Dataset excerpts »
* * * * * * * * *
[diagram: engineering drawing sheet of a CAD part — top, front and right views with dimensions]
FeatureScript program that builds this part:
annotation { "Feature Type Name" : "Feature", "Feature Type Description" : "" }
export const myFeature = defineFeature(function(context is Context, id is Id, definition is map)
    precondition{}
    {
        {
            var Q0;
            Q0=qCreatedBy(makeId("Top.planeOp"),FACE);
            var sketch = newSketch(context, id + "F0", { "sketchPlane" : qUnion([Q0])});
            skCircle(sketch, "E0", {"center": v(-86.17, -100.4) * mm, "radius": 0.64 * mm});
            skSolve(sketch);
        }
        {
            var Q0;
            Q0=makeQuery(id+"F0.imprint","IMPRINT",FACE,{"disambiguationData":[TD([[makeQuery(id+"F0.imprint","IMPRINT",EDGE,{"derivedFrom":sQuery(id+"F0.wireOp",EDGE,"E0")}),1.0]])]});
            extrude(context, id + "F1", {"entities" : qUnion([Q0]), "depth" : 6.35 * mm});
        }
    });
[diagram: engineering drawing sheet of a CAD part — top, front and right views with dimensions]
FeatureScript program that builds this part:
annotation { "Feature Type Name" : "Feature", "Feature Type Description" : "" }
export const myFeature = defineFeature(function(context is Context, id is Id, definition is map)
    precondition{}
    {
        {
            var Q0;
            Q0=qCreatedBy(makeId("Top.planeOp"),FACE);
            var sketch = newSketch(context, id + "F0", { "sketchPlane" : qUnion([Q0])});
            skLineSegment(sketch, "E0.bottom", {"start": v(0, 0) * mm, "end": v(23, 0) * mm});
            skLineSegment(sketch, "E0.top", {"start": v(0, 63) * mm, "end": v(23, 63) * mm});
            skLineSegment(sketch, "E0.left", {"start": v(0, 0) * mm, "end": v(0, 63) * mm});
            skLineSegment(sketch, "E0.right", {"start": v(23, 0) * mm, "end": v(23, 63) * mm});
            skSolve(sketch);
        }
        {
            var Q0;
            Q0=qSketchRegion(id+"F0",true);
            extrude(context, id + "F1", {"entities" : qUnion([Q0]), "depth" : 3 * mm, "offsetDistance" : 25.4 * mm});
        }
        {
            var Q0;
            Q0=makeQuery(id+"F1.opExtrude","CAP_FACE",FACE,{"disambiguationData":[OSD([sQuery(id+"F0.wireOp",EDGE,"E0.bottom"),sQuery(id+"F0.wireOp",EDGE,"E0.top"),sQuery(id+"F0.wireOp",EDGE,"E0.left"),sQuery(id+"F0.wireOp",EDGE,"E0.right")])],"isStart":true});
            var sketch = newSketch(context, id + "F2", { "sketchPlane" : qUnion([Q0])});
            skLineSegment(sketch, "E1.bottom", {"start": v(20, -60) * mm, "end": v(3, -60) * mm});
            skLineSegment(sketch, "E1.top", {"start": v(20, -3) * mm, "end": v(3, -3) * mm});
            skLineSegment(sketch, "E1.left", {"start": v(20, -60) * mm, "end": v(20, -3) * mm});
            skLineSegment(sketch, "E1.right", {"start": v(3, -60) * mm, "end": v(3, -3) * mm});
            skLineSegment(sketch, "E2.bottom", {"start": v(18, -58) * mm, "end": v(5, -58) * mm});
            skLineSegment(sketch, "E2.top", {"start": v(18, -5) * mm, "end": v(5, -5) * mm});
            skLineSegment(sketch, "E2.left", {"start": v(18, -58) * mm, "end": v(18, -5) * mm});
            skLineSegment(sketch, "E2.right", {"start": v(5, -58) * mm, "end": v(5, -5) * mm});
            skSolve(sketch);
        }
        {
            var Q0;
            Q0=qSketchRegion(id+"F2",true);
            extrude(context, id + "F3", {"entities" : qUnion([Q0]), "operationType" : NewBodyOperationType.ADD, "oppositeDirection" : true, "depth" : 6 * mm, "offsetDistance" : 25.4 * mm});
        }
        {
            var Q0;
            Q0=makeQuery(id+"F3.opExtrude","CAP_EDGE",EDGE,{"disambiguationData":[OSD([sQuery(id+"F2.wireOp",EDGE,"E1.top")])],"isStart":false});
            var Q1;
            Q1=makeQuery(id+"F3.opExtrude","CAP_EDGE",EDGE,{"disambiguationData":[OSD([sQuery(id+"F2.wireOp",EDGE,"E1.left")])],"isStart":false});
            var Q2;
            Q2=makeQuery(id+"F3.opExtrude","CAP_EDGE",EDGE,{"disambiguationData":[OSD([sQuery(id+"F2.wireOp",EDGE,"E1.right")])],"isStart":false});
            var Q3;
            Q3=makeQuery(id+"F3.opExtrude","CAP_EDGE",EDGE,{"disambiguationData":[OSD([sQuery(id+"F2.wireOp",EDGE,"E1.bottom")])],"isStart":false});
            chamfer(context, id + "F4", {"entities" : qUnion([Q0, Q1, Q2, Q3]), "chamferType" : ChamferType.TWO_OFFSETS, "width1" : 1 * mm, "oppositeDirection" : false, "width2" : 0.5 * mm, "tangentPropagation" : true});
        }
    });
* * * * * * * * *
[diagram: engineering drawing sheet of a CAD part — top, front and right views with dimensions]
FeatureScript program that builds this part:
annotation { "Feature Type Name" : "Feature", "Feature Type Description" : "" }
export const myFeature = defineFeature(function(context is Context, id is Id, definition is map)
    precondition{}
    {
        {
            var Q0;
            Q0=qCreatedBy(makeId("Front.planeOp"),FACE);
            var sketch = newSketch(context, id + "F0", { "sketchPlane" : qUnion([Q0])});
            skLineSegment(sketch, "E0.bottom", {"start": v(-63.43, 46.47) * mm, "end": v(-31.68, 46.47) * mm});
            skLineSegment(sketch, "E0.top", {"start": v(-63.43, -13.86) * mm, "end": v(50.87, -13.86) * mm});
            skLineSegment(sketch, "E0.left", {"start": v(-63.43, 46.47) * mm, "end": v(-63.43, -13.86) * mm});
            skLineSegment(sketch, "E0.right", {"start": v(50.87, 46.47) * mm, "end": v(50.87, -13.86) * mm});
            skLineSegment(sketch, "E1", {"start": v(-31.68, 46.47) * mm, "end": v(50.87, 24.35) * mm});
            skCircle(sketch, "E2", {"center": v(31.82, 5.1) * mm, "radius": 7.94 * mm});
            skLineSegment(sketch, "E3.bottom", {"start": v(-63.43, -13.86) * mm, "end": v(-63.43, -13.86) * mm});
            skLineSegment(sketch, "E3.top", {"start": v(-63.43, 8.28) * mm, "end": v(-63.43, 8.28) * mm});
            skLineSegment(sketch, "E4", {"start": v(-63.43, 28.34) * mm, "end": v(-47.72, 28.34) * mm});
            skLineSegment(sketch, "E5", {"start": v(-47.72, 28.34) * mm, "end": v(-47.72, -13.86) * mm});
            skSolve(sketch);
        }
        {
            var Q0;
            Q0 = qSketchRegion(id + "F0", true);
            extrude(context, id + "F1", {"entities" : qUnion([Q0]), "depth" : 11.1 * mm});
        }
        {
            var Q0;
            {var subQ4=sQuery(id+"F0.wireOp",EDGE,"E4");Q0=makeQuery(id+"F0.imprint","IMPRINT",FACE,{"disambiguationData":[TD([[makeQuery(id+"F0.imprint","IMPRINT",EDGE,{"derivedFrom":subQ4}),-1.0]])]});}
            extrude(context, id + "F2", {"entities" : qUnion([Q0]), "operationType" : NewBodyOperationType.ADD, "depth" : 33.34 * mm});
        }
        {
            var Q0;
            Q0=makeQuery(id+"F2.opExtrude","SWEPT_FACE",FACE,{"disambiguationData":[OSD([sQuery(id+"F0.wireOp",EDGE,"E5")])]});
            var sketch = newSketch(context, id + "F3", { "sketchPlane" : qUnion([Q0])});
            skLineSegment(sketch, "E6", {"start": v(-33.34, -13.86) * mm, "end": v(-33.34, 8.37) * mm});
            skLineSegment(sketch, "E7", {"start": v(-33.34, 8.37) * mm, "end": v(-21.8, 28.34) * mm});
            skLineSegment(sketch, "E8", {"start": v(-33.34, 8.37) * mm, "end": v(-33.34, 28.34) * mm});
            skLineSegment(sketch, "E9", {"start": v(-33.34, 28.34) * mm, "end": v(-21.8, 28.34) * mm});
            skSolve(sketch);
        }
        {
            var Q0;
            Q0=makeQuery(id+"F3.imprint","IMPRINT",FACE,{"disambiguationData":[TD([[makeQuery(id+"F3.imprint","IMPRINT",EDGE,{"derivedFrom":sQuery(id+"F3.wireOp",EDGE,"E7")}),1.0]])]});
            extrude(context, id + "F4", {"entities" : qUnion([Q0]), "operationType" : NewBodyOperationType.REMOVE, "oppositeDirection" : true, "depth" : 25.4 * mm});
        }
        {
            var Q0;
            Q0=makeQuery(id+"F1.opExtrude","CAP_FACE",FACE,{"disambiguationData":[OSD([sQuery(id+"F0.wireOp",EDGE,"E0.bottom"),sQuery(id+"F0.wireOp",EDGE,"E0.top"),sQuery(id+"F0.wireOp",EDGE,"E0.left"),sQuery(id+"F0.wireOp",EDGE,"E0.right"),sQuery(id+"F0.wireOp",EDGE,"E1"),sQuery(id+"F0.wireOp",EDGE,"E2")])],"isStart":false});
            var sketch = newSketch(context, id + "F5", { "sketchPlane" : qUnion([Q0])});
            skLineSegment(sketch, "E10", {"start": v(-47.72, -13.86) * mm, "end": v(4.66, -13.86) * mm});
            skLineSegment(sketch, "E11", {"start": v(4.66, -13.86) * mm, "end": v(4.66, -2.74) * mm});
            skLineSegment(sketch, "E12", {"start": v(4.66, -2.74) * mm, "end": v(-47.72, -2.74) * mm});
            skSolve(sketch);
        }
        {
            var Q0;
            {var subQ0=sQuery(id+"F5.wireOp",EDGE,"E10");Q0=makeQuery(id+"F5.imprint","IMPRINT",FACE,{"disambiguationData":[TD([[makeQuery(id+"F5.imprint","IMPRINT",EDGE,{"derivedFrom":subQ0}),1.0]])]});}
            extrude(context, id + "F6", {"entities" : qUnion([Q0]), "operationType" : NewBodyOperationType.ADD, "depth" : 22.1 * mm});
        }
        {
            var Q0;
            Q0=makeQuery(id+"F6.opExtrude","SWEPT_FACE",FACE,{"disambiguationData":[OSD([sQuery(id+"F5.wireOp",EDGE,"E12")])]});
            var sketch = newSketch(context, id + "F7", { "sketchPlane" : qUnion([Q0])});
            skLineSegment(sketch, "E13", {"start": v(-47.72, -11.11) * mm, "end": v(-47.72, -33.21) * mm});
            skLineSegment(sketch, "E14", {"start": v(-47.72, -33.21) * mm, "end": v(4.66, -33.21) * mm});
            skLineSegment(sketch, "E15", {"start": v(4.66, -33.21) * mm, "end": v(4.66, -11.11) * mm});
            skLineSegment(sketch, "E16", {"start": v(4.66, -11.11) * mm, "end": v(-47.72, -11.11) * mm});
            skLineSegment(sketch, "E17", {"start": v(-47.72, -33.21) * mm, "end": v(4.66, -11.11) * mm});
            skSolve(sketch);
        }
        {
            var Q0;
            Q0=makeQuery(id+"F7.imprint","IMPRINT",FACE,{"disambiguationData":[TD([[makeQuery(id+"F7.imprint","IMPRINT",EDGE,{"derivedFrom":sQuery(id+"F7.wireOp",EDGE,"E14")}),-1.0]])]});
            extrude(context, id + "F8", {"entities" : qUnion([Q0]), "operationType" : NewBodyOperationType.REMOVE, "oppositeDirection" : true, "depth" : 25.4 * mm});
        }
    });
* * * * * * * * *
TASK BRIEF » Filter the items above down to the lines that contain the string "offsetDistance", matching case exactly, and copy each such line.

SOLVED EXERCISE »
            extrude(context, id + "F1", {"entities" : qUnion([Q0]), "depth" : 3 * mm, "offsetDistance" : 25.4 * mm});
            extrude(context, id + "F3", {"entities" : qUnion([Q0]), "operationType" : NewBodyOperationType.ADD, "oppositeDirection" : true, "depth" : 6 * mm, "offsetDistance" : 25.4 * mm});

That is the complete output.